Count the lines in the material below that contain the string "image". Reply with the number alone.

[[ INPUT MATERIAL, beginning ]]

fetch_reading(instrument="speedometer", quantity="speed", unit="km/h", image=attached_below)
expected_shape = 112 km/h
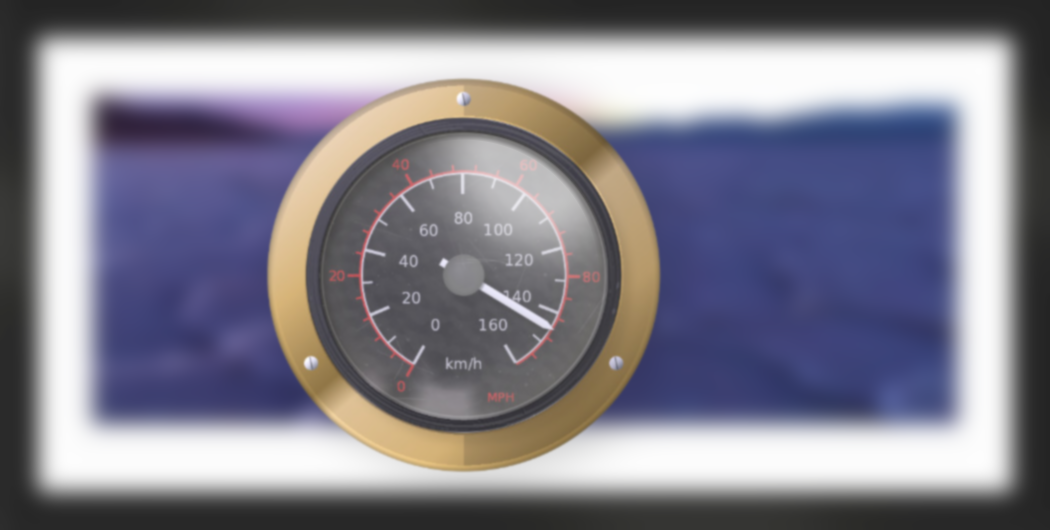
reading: 145 km/h
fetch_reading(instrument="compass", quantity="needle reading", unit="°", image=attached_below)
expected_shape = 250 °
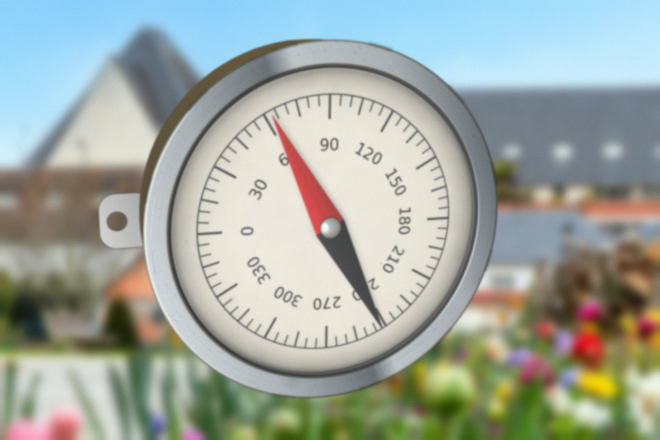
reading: 62.5 °
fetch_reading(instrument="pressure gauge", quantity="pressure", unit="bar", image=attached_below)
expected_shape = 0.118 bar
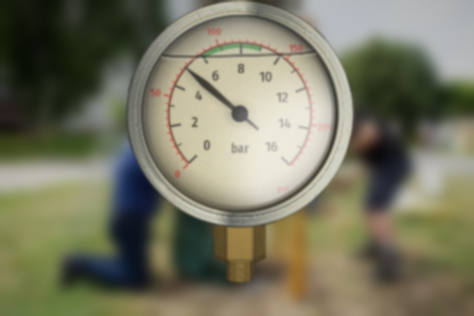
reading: 5 bar
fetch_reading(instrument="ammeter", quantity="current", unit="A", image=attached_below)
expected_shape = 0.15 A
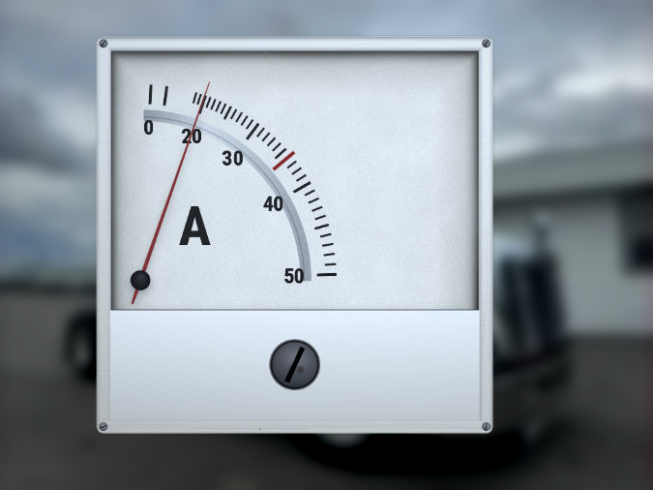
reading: 20 A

[[ INPUT MATERIAL, end ]]

_OUTPUT_. 4